P.S Le opere di Papini sono state tradotte in 28 lingue: arabo, armeno, bulgaro, catalano, ceco, danese, esperanto, finlandese, francese, giapponese, cinese, greco, inglese, lituano, maltese, olandese, polacco, portoghese, rumeno, russo, serbo-croato, slovacco, sloveno, spagnolo, svedese, tedesco, ungherese, yiddish.

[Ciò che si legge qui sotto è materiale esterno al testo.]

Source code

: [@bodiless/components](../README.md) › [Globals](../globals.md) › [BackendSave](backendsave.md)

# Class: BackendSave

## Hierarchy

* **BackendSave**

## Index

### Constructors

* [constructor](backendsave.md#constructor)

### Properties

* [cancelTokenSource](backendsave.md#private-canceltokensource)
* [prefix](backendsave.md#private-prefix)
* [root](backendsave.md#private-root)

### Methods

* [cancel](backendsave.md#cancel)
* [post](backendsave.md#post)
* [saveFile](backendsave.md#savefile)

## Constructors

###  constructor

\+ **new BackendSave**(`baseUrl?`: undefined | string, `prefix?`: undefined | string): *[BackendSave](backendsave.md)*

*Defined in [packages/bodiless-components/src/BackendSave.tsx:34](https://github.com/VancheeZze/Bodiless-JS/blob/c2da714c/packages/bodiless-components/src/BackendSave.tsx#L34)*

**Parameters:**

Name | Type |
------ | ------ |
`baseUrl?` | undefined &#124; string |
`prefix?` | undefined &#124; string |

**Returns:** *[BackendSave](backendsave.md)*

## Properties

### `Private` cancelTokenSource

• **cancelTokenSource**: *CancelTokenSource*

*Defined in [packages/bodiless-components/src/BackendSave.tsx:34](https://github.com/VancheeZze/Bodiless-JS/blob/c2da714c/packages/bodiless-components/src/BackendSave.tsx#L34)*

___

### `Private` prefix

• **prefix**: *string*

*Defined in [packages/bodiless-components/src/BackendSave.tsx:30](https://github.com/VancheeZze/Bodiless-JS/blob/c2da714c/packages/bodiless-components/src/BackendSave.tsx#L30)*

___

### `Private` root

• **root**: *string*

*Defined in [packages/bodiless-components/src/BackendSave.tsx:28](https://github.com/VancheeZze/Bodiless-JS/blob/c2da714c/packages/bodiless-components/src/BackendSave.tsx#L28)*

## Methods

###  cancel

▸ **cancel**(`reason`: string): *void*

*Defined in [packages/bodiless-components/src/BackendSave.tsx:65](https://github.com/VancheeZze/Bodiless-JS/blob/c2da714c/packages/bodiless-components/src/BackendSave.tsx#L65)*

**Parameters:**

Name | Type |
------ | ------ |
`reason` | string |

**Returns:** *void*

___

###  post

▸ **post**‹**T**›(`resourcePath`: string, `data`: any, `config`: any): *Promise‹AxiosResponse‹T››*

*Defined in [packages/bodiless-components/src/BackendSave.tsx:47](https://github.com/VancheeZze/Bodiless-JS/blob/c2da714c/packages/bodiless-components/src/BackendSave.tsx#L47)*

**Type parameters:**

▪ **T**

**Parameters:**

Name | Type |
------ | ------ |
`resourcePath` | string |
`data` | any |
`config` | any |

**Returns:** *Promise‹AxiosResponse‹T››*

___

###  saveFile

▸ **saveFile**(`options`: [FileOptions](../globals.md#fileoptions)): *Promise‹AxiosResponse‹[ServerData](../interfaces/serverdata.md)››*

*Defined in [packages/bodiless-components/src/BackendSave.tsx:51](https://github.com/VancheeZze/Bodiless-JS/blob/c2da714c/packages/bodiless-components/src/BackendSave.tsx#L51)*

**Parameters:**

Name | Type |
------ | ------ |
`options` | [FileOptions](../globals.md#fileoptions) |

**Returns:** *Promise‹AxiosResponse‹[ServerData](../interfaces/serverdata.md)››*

'Confesso d’aver letto ciascuno dei 30 volumi di Papini almeno tre volte (e lo confesso pur sapendo che certi idioti di spirito torneranno a gridare al mio "papinismo"). Continuo ad amare tutto quanto Papini, così com’è. Credo che non vi sia miglior elogio che si possa fare a uno scrittore che quello di confessare d’amarlo interamente anche se da lui ci separano le idee, il temperamento e i princìpi religiosi o morali. Dietro quei 30 volumi c’è un uomo maledettamente vivo e integro. Le migliaia di libri che ha letto non l’hanno cambiato. Le idee che ha promosso e abbandonato una dopo l’altra non l’hanno inaridito. La vastità della sua opera non è riuscita a bloccarlo, a paralizzarlo, a consegnarlo completamente alla storia morta. Nessuno nel nostro secolo, neppure Andrè Gide, ha affrontato tante esperienze e lottato su tanti fronti. E mentre Gide non poteva mai astenersi da quel concetto di malintesa "gratuità", Papini si immedesimava tutto in quello che faceva al momento. Amava e odiava con passione, con ogni fibra del suo corpo, a riprova di una vitalità e di uno spessore spirituale rari. Oggi che un’intera classe di uomini pratica il compromesso per paura di esporsi, l’esempio di Papini puo ridiventare attuale. E’ un uomo che non si vergogna dei suoi errori. Un vero segno del genio. Solo gli sterili e i mediocri si preoccupano della perfetta coerenza dei propri pensieri, e sono ossessionati dalla paura di sbagliare. Papini ha sbagliato, si è furiosamente contraddetto e compromesso. Eppure della sua opera è rimasto più di ogni "opera" perfettamente delineata, messa a punto e corretta dalla prima all’ultima pagina'.